Steven Byrnes comments on Is “VNM-agent” one of several options, for what minds can grow up into?

Steven Byrnes 30 Dec 2024 15:51 UTC
16 points
13
The standard dutch-book arguments seem like pretty good reason to be VNM-rational in the relevant sense.
I think that’s kinda circular reasoning, the way you’re using it in context:
If I have preferences exclusively about the state of the world in the distant future, then dutch-book arguments indeed show that I should be VNM-rational. But if I don’t have such preferences, then someone could say “hey Steve, your behavior is dutch-bookable”, and I am allowed to respond “OK, but I still want to behave that way”.

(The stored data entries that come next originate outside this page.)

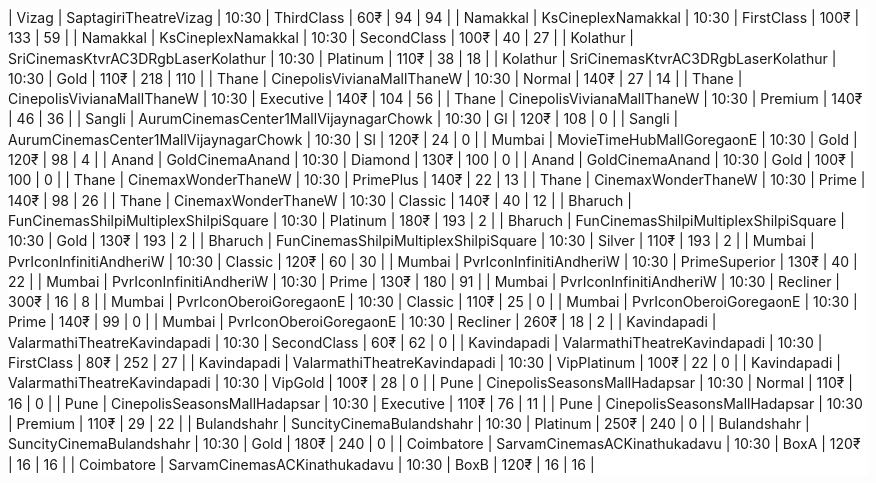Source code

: | Vizag                | SaptagiriTheatreVizag                           | 10:30 | ThirdClass           |    60₹ |       94 |     94 |
| Namakkal             | KsCineplexNamakkal                              | 10:30 | FirstClass           |   100₹ |      133 |     59 |
| Namakkal             | KsCineplexNamakkal                              | 10:30 | SecondClass          |   100₹ |       40 |     27 |
| Kolathur             | SriCinemasKtvrAC3DRgbLaserKolathur              | 10:30 | Platinum             |   110₹ |       38 |     18 |
| Kolathur             | SriCinemasKtvrAC3DRgbLaserKolathur              | 10:30 | Gold                 |   110₹ |      218 |    110 |
| Thane                | CinepolisVivianaMallThaneW                      | 10:30 | Normal               |   140₹ |       27 |     14 |
| Thane                | CinepolisVivianaMallThaneW                      | 10:30 | Executive            |   140₹ |      104 |     56 |
| Thane                | CinepolisVivianaMallThaneW                      | 10:30 | Premium              |   140₹ |       46 |     36 |
| Sangli               | AurumCinemasCenter1MallVijaynagarChowk          | 10:30 | Gl                   |   120₹ |      108 |      0 |
| Sangli               | AurumCinemasCenter1MallVijaynagarChowk          | 10:30 | Sl                   |   120₹ |       24 |      0 |
| Mumbai               | MovieTimeHubMallGoregaonE                       | 10:30 | Gold                 |   120₹ |       98 |      4 |
| Anand                | GoldCinemaAnand                                 | 10:30 | Diamond              |   130₹ |      100 |      0 |
| Anand                | GoldCinemaAnand                                 | 10:30 | Gold                 |   100₹ |      100 |      0 |
| Thane                | CinemaxWonderThaneW                             | 10:30 | PrimePlus            |   140₹ |       22 |     13 |
| Thane                | CinemaxWonderThaneW                             | 10:30 | Prime                |   140₹ |       98 |     26 |
| Thane                | CinemaxWonderThaneW                             | 10:30 | Classic              |   140₹ |       40 |     12 |
| Bharuch              | FunCinemasShilpiMultiplexShilpiSquare           | 10:30 | Platinum             |   180₹ |      193 |      2 |
| Bharuch              | FunCinemasShilpiMultiplexShilpiSquare           | 10:30 | Gold                 |   130₹ |      193 |      2 |
| Bharuch              | FunCinemasShilpiMultiplexShilpiSquare           | 10:30 | Silver               |   110₹ |      193 |      2 |
| Mumbai               | PvrIconInfinitiAndheriW                         | 10:30 | Classic              |   120₹ |       60 |     30 |
| Mumbai               | PvrIconInfinitiAndheriW                         | 10:30 | PrimeSuperior        |   130₹ |       40 |     22 |
| Mumbai               | PvrIconInfinitiAndheriW                         | 10:30 | Prime                |   130₹ |      180 |     91 |
| Mumbai               | PvrIconInfinitiAndheriW                         | 10:30 | Recliner             |   300₹ |       16 |      8 |
| Mumbai               | PvrIconOberoiGoregaonE                          | 10:30 | Classic              |   110₹ |       25 |      0 |
| Mumbai               | PvrIconOberoiGoregaonE                          | 10:30 | Prime                |   140₹ |       99 |      0 |
| Mumbai               | PvrIconOberoiGoregaonE                          | 10:30 | Recliner             |   260₹ |       18 |      2 |
| Kavindapadi          | ValarmathiTheatreKavindapadi                    | 10:30 | SecondClass          |    60₹ |       62 |      0 |
| Kavindapadi          | ValarmathiTheatreKavindapadi                    | 10:30 | FirstClass           |    80₹ |      252 |     27 |
| Kavindapadi          | ValarmathiTheatreKavindapadi                    | 10:30 | VipPlatinum          |   100₹ |       22 |      0 |
| Kavindapadi          | ValarmathiTheatreKavindapadi                    | 10:30 | VipGold              |   100₹ |       28 |      0 |
| Pune                 | CinepolisSeasonsMallHadapsar                    | 10:30 | Normal               |   110₹ |       16 |      0 |
| Pune                 | CinepolisSeasonsMallHadapsar                    | 10:30 | Executive            |   110₹ |       76 |     11 |
| Pune                 | CinepolisSeasonsMallHadapsar                    | 10:30 | Premium              |   110₹ |       29 |     22 |
| Bulandshahr          | SuncityCinemaBulandshahr                        | 10:30 | Platinum             |   250₹ |      240 |      0 |
| Bulandshahr          | SuncityCinemaBulandshahr                        | 10:30 | Gold                 |   180₹ |      240 |      0 |
| Coimbatore           | SarvamCinemasACKinathukadavu                    | 10:30 | BoxA                 |   120₹ |       16 |     16 |
| Coimbatore           | SarvamCinemasACKinathukadavu                    | 10:30 | BoxB                 |   120₹ |       16 |     16 |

I put a silly example here:
For example, the first (Yudkowsky) post mentions a hypothetical person at a restaurant. When they have an onion pizza, they’ll happily pay $0.01 to trade it for a pineapple pizza. When they have a pineapple pizza, they’ll happily pay $0.01 to trade it for a mushroom pizza. When they have a mushroom pizza, they’ll happily pay $0.01 to trade it for a pineapple pizza. The person goes around and around, wasting their money in a self-defeating way (a.k.a. “getting money-pumped”).
That post describes the person as behaving sub-optimally. But if you read carefully, the author sneaks in a critical background assumption: the person in question has preferences about what pizza they wind up eating, and they’re making these decisions based on those preferences. But what if they don’t? What if the person has no preference whatsoever about pizza? What if instead they’re an asshole restaurant customer who derives pure joy from making the waiter run back and forth to the kitchen?! Then we can look at the same behavior, and we wouldn’t describe it as self-defeating “getting money-pumped”, instead we would describe it as the skillful satisfaction of the person’s own preferences! They’re buying cheap entertainment! So that would be an example of preferences-not-concerning-future-states.
(I’m assuming in this comment that the domain (input) of the VNM utility function is purely the state of the world in the distant future. If you don’t assume that, then saying that I should have a VNM utility function is true but trivial, and in particular doesn’t imply instrumental convergence. Again, more discussion here.)
(I agree that humans do in fact have preferences about the state of the world in the future, and that AGIs will too, and that this leads to instrumental convergence and is important, etc. I’m just saying that humans don’t exclusively have preferences about the state of the world in the future, and AGIs might be the same, and that this caveat is potentially important.)